Jaelyn Alexander Duncan (born July 8, 2000) is an American professional football offensive tackle for the DC Defenders of the United Football League (UFL). He played college football for the Maryland Terrapins and was selected by the Titans in the sixth round of the 2023 NFL draft.

==Early life==
Duncan attended Northern High School in Owings, Maryland for three years, before transferring to Saint Frances Academy in Baltimore, Maryland for his senior year. He was selected to play in the Under Armour All-American Game in 2018. He committed to the University of Maryland, College Park to play college football.

==College career==
After not playing his first year at Maryland in 2018, Duncan took over as the starting left tackle his redshirt freshman year in 2019. As a sophomore in 2020, he started all five of Maryland's games. As a junior in 2021, he played in all 13 games with 13 starts including Maryland's bowl victory over Virginia Tech in the Pinstripe Bowl.

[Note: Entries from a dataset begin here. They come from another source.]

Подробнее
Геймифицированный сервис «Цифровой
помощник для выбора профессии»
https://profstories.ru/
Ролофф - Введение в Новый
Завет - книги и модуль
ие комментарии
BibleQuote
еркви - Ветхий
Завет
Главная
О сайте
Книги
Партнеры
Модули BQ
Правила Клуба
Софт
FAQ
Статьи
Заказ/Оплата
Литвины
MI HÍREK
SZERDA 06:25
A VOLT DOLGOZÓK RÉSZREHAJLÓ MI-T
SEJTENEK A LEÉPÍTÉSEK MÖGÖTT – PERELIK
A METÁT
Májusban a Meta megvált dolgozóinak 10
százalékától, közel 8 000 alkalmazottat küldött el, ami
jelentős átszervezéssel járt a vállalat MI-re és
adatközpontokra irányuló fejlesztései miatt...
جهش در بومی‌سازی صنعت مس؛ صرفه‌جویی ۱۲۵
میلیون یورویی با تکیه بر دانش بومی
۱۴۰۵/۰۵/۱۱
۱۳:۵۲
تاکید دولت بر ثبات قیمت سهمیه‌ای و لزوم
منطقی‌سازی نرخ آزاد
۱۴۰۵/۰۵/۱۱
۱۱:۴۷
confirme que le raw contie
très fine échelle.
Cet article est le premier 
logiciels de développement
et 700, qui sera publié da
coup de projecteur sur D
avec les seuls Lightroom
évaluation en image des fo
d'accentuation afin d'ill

Duncan returned to Maryland for his senior season in 2022.

In January 2023, Duncan was invited to participate in both the 2023 Senior Bowl and the 2023 NFL Combine.

==Professional career==

Pre-draft measurables
| Height | Weight | Arm length | Hand span | Wingspan | 40-yard dash | 10-yard split | 20-yard split | Three-cone drill | Vertical jump | Broad jump | Bench press |
| 6 ft 5+5⁄8 in (1.97 m) | 306 lb (139 kg) | 33+5⁄8 in (0.85 m) | 9+1⁄4 in (0.23 m) | 6 ft 7+1⁄8 in (2.01 m) | 5.10 s | 1.78 s | 2.94 s | 7.95 s | 31.5 in (0.80 m) | 9 ft 5 in (2.87 m) | 25 reps |
All values from NFL Combine/Pro Day

=== Tennessee Titans ===
Duncan was drafted by the Tennessee Titans in the sixth round, 186th overall, of the 2023 NFL draft. As a rookie, Duncan appeared in ten games and started five in the 2023 season.

Duncan appeared in four games at the beginning of the 2024 season, but he suffered a hamstring injury in Week 7 during his start against the Buffalo Bills. He was placed on injured reserve on October 26. He was activated on December 23, playing one more game in Week 17 against the Jacksonville Jaguars. He had three starts during the season.

On August 26, 2025, Duncan was waived by the Titans as part of final roster cuts

=== DC Defenders ===
On January 14, 2026, Duncan was selected by the DC Defenders of the United Football League (UFL).